On point 2, it is worth noting that while economics tends to pull people trained in it in what is conventionally thought of as a "conservative direction," the median economist working in the US remains left of center politically relative to the average US citizen. This is evidenced by the deep bench of top guild economists that Democratic administrations have to choose from, and the relatively limited bench of top guild economists that Republican administrations have to choose from. The combination of the bulk of economists being left of center nationally and the important minority of economists who are much more right-wing gives the lie to the idea that economics is a "narrow ideology," unless one considers 90% of the US political spectrum a "narrow ideology." 

On point 1, I for one hunger for new modes of analysis. But I want the other modes of analysis to have clearly articulated, fairly general theories and careful statistical analysis. But clearly articulated general theories and careful statistical analysis are hard to do without the kind of hard-core training that economists get. (One group of scientists who get similar training are the evolutionary theorists. If you ever get the chance to hang out with evolutionary theorists as I have been luck to be able to do, you will notice that they think remarkably like economists.) This is why I wrote that "Economics Needs to Tackle All of the Big Questions in the Social Sciences." Trying to answer a wider range of questions will inevitably lead to an economics that is not just richer in the topics it covers, but methodologically richer. Even Gary Becker, whom I think of as trying to approach a wide range of topics in a relatively traditional, neoclassical way, stretched economic methodology a great deal.
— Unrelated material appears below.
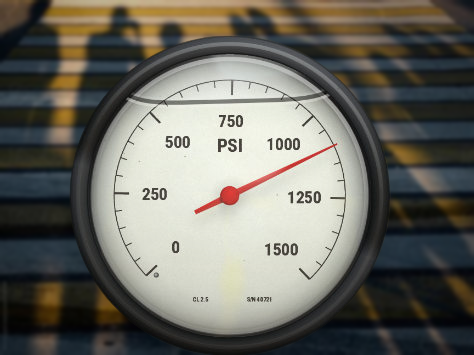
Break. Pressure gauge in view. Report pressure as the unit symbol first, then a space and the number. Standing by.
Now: psi 1100
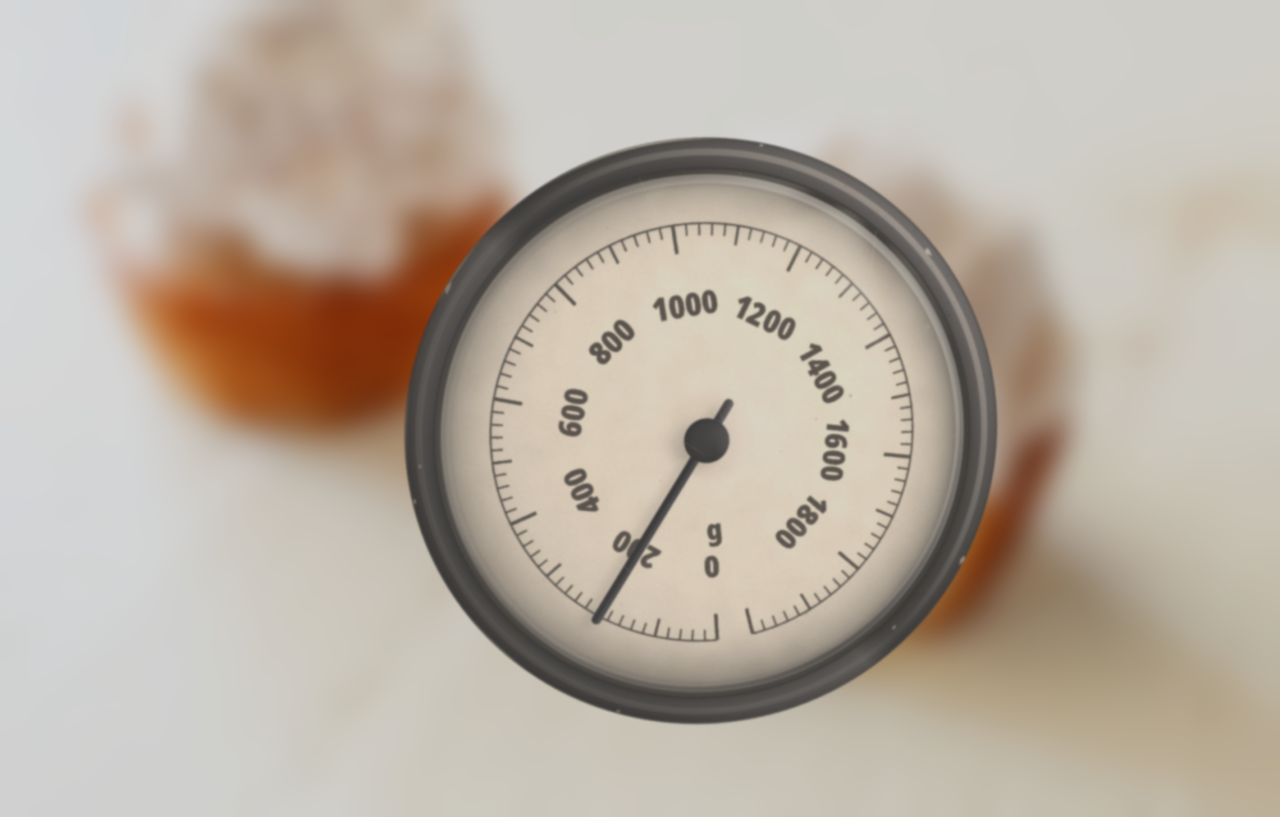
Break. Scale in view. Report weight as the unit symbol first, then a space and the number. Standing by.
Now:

Cameron makes one other key point, less closely connected to his summary of the book. He writes:

Making policy in order to nurture a thing called an economy is bizarre, bordering on meaningless. The slightest scrutiny reveals that the economy is whatever economists assume it to be.

When we think of Gross Domestic Product, probably the main measure of the ethereal thing we call the economy, we are actually thinking of a measure whose definition has changed dozens of times.

I agree that one of the things that sometimes makes economics seem illiberal is our failure so far to develop and establish official (and therefore prestigious) measures of a broader social objective function than GDP. Dan Benjamin, Kristen Cooper, Ori Heffetz and I write about what I believe to be surmountable challenges in creating such a measure in  "Challenges in Constructing a Survey-Based Well-Being Index" (ungated pdf), that should be coming out in the American Economic Review "Papers and Proceedings" issue this year. It matters what we measure and treat as our objective function for policy. (By the way, Gary Becker had an important role in the economics of happiness this effort is based upon. See "My Experiences with Gary Becker.")

But once we have a reasonably comprehensive measure of national well-being, or of the well-being of various groups, the kind of theoretical and empirical analysis needed to advance the objective of increased national well-being will be the kind of excellent theoretical and empirical work that economists already admire. Indeed, my standard joke about the weak point in the overall program of evidence-based government is that we need to "assume the existence of an abundance of brilliant econometricians." If all goes well with our part of the effort, we will be able to provide those hoped-for brilliant econometricians the data they want, or at least all they can reasonably ask for.